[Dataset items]
:::

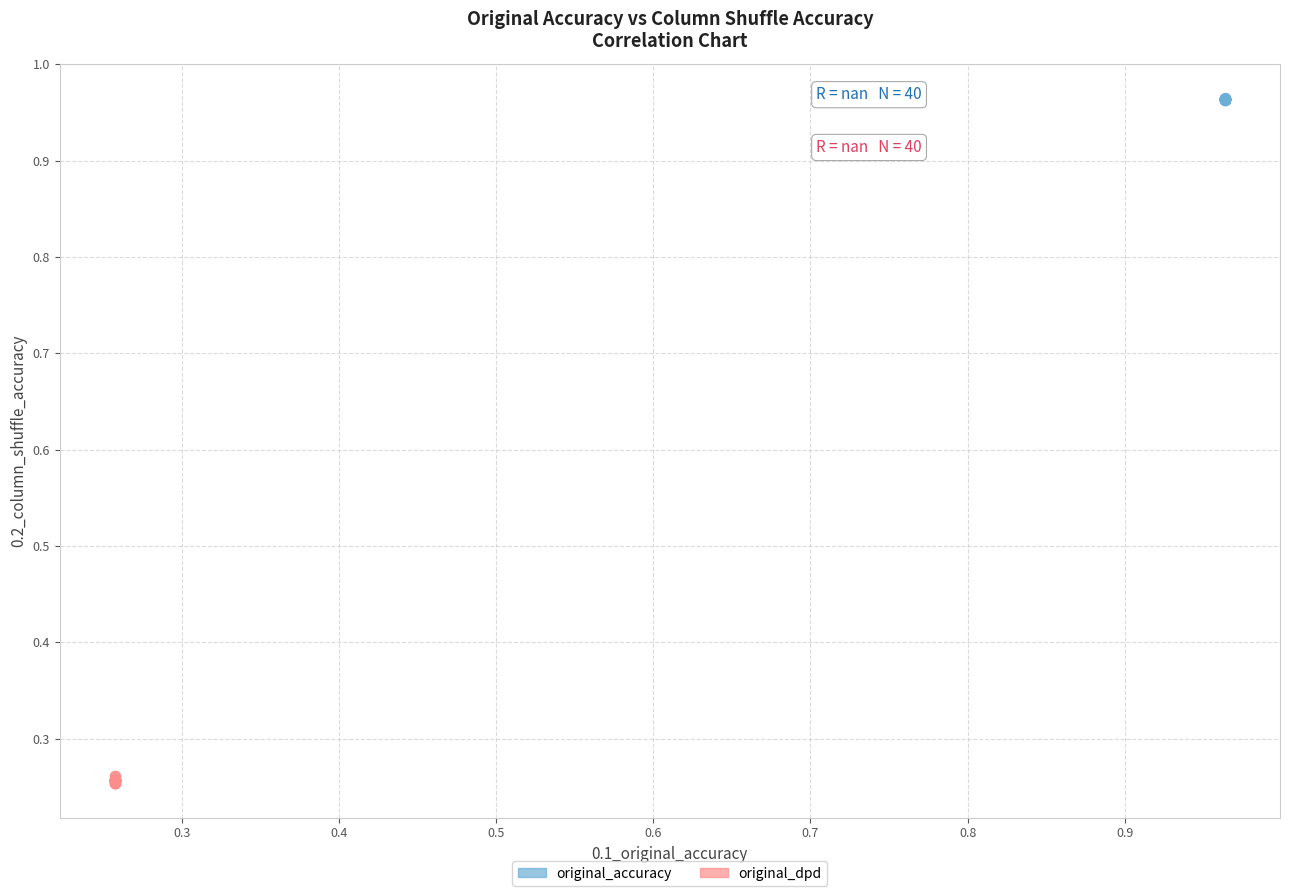

Which series has the largest Y range (max minus min)?

original_dpd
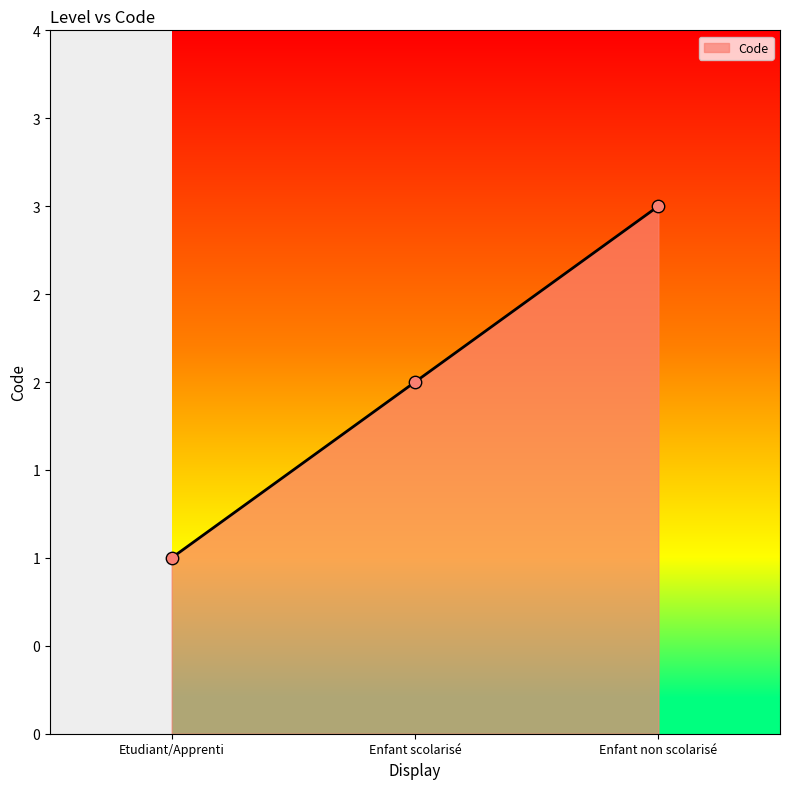

Which has a higher value, Etudiant/Apprenti or Enfant scolarisé?

Enfant scolarisé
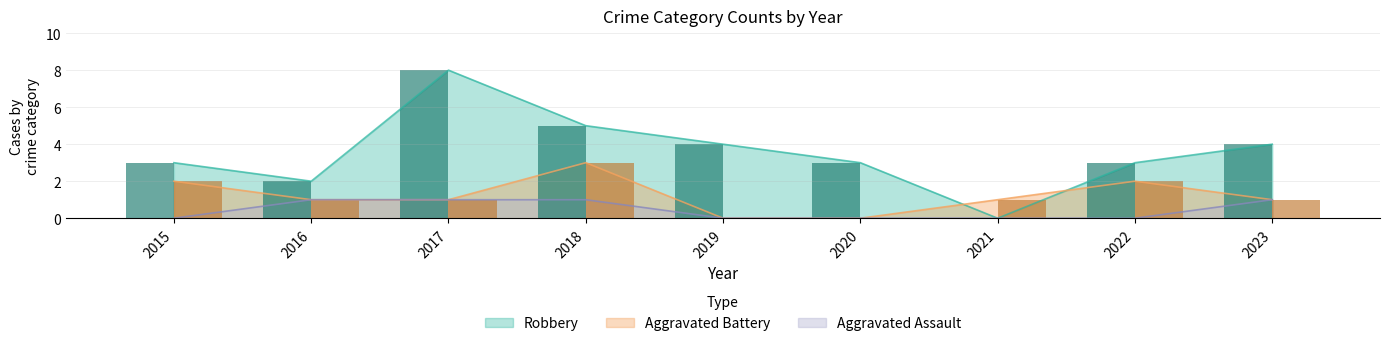

What is the difference between the highest and lowest values at 2021?

1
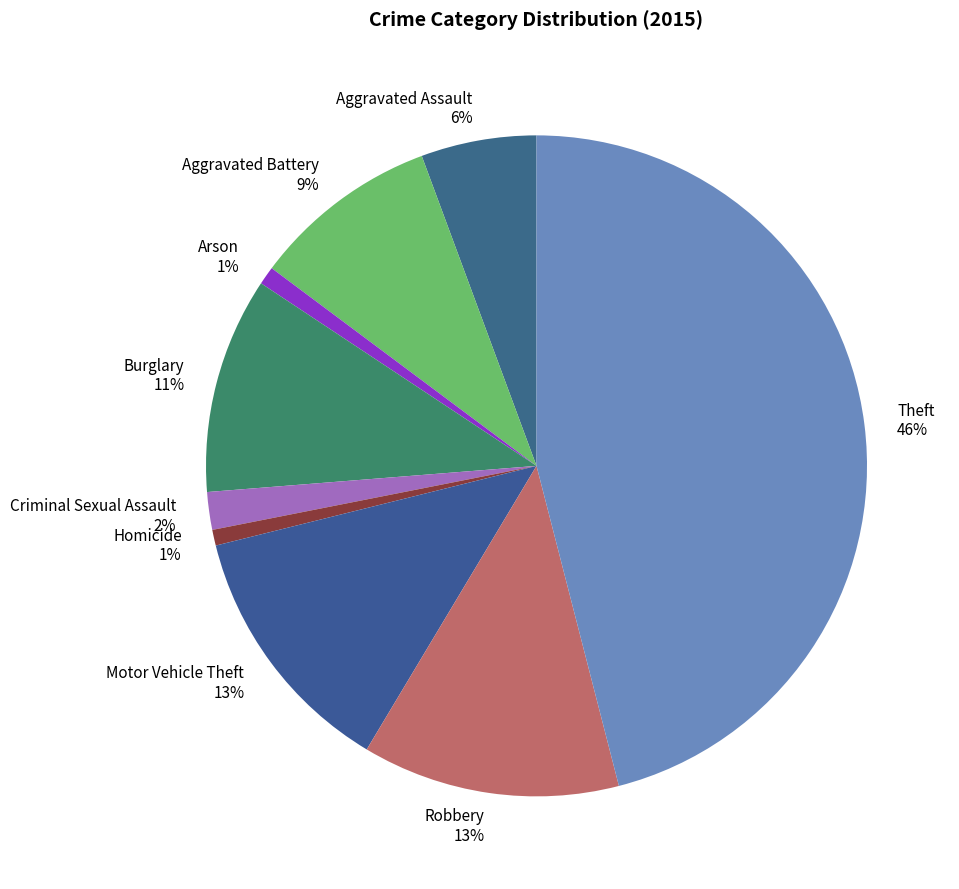

What is the largest slice in the pie chart?

Theft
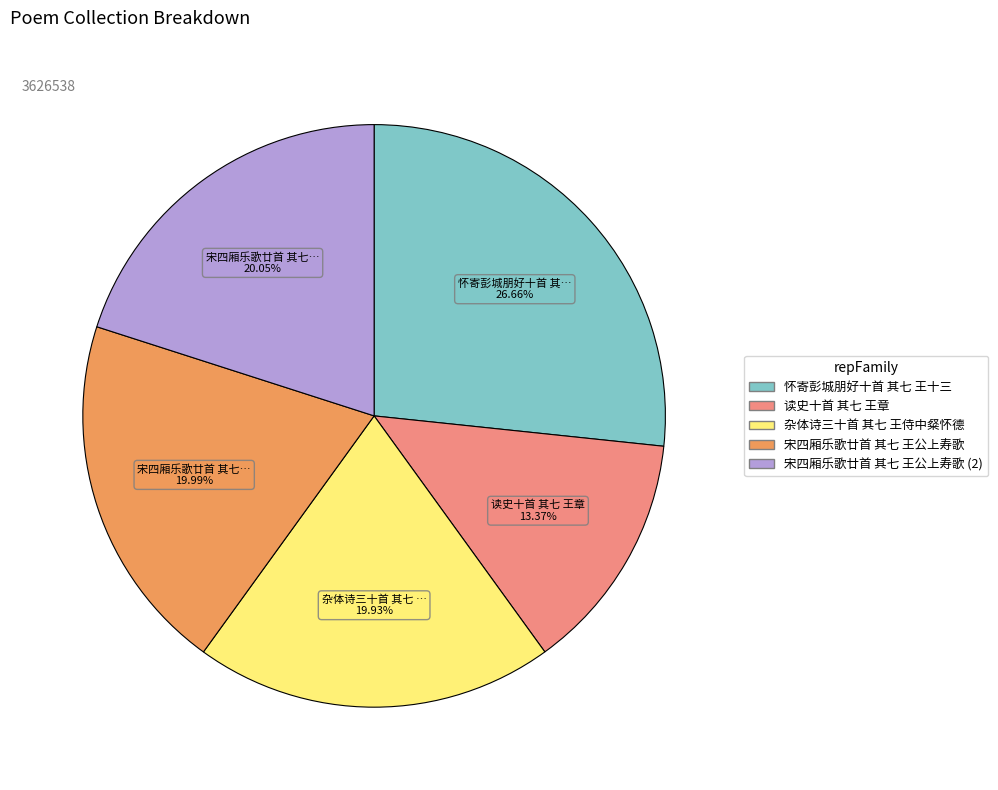

To the nearest percent, what is the difference between the largest and smallest slice percentages?

13%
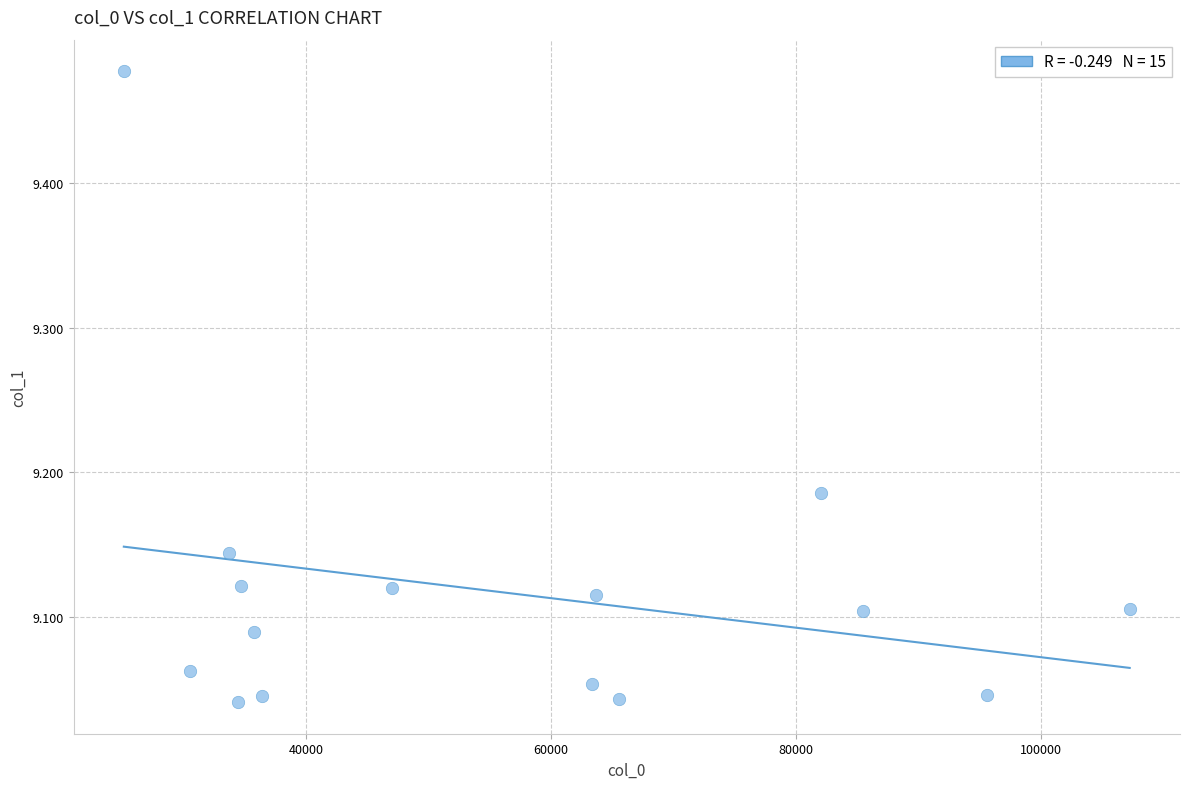

What is the range of X values (max minus min)?

82131.7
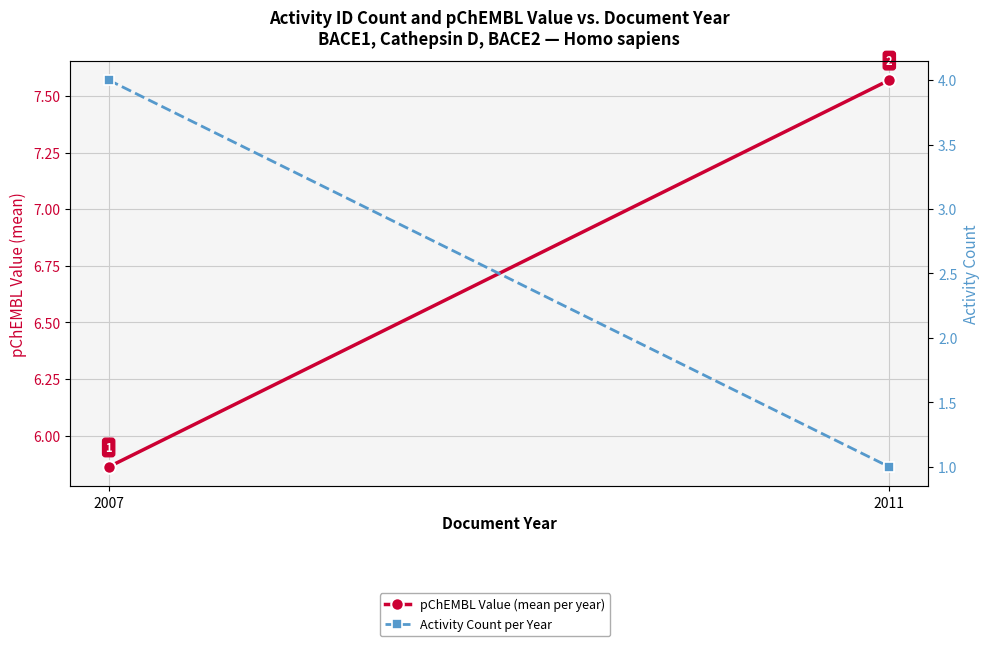

What is the approximate value of pChEMBL Value (mean per year) at 2007?

5.9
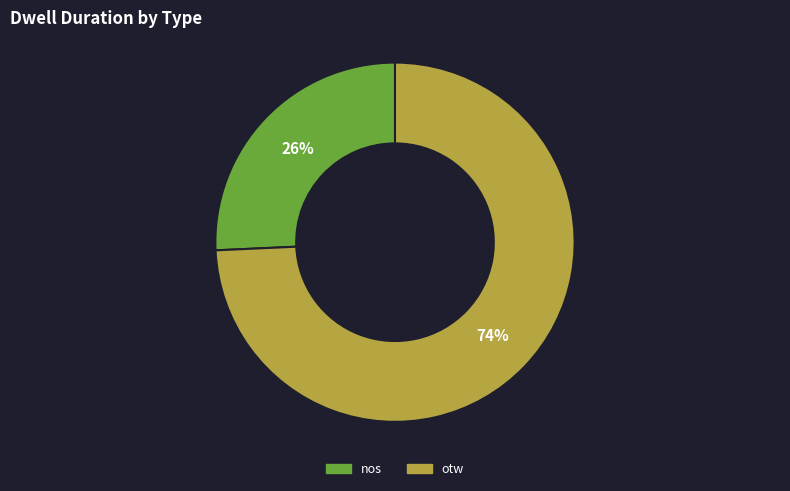

Do otw and nos together represent more than half of the pie?

Yes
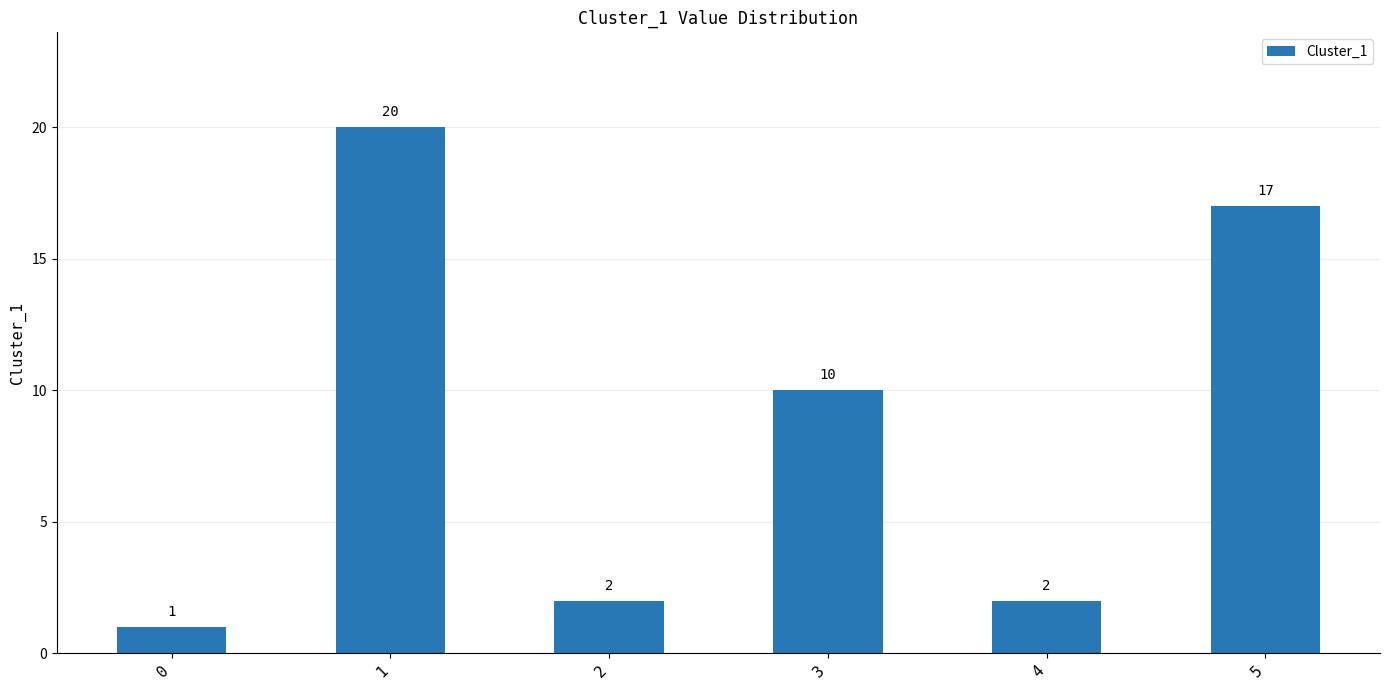

Which has a higher value, 5 or 2?

5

:::

Copy every line of text in the data above word for word, omitting the pictures.

Which series has the largest Y range (max minus min)?

original_dpd

Which has a higher value, Etudiant/Apprenti or Enfant scolarisé?

Enfant scolarisé

What is the difference between the highest and lowest values at 2021?

1

What is the largest slice in the pie chart?

Theft

To the nearest percent, what is the difference between the largest and smallest slice percentages?

13%

What is the range of X values (max minus min)?

82131.7

What is the approximate value of pChEMBL Value (mean per year) at 2007?

5.9

Do otw and nos together represent more than half of the pie?

Yes

Which has a higher value, 5 or 2?

5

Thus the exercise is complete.